## Aufgabe 1
Nenne alle Ausdrücke, mit denen der Text über die Radarfalle das Messgerät selbst bezeichnet.
## Aufgabe 2
Schreibe aus dem Text über die Radarfalle den Abschnitt von „Neulich war ich“ bis „ja, wenigstens das.“ wortgetreu ab.

## Lesetext
++++++++++
Leben in der Radarfalle

Ich weiß nicht, wie andere das machen. Vor allem die, die täglich mit dem Auto fahren. Eigentlich müssten die längst im Gefängnis sitzen. Wenn ich statistisch irgendwie bedeutsam sein sollte, dann wäre hochzurechnen, dass jemand, der den Wagen fünf Tage die Woche betankt und fährt, einen Konsumkredit aufnehmen müsste. Ich fahre ja nur höchstens einmal im Monat! Und dann in die Radarfalle! Überall stehen ja die Dinger.

Neulich war ich so in Gedanken (was könnte ich mal essen und so) – und plötzlich: Peng! Dieses rote Licht blitzt ja nicht, es fällt einen an wie ein Rotaugen-Dämon aus einem fiesen Fantasyfilm. Ich wollte sofort auf die Bremse treten, aber klar, es war natürlich das Gas. Danach möchte man heulen oder wenigstens reden. Aber dafür hat diese Blitzkiste kein Verständnis. Manche Blitzer tarnen sich jetzt auch noch und sehen aus wie Baumstämme. Letztes Mal bin ich auf so eine verkleidete Tanne reingefallen. Auf dem Hinweg. Und dummerweise auf dem Rückweg auch. Einzigartig sei das. Nun ja, wenigstens das.
++++++++++
## Ausgangsdaten

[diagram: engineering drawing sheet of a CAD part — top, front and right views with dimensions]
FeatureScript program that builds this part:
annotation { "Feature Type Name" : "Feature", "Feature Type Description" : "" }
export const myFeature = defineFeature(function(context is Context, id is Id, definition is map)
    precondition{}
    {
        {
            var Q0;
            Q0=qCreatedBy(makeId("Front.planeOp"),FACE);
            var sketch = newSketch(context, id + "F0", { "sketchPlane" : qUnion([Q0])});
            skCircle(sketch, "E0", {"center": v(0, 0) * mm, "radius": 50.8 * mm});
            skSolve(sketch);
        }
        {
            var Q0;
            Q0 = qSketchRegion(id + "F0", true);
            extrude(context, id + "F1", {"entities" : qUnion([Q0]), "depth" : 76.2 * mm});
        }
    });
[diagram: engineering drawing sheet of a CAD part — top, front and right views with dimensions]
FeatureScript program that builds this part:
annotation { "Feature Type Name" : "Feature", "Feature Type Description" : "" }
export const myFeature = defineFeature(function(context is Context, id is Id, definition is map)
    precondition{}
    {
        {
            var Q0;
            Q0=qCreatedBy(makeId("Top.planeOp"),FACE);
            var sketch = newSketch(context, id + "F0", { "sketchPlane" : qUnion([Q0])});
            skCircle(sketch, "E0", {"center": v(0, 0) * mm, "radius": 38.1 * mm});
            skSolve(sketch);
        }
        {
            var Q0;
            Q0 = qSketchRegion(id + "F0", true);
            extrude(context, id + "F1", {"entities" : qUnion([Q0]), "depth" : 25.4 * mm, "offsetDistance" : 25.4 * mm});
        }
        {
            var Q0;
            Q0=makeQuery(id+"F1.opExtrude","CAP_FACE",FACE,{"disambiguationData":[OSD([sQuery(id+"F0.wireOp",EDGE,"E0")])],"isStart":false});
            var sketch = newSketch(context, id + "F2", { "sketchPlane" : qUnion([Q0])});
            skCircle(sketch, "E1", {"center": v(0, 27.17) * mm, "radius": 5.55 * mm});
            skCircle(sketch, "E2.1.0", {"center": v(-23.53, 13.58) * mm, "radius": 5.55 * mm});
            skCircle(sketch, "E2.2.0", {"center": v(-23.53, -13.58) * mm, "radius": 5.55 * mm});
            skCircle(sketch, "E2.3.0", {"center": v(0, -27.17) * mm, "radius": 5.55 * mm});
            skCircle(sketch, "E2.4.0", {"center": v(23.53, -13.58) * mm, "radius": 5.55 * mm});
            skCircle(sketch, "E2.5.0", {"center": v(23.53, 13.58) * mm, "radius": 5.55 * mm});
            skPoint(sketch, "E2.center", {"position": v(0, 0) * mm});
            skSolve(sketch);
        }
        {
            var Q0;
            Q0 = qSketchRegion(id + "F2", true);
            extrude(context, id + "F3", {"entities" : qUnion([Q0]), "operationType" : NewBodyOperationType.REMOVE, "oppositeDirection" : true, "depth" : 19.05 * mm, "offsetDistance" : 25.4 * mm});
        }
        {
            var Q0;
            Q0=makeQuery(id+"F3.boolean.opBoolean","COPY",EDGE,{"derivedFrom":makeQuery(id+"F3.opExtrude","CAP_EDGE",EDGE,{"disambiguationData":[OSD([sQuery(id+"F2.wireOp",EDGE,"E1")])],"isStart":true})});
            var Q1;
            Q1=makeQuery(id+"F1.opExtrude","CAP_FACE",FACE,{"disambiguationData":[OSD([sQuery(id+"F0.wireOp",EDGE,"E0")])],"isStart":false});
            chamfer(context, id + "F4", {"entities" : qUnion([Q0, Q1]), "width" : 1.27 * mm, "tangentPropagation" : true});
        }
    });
++++++++++
## Erwartete Antwort 1
Radarfalle, die Dinger, Blitzkiste, Blitzer, verkleidete Tanne

## Erwartete Antwort 2
Neulich war ich so in Gedanken (was könnte ich mal essen und so) – und plötzlich: Peng! Dieses rote Licht blitzt ja nicht, es fällt einen an wie ein Rotaugen-Dämon aus einem fiesen Fantasyfilm. Ich wollte sofort auf die Bremse treten, aber klar, es war natürlich das Gas. Danach möchte man heulen oder wenigstens reden. Aber dafür hat diese Blitzkiste kein Verständnis. Manche Blitzer tarnen sich jetzt auch noch und sehen aus wie Baumstämme. Letztes Mal bin ich auf so eine verkleidete Tanne reingefallen. Auf dem Hinweg. Und dummerweise auf dem Rückweg auch. Einzigartig sei das. Nun ja, wenigstens das.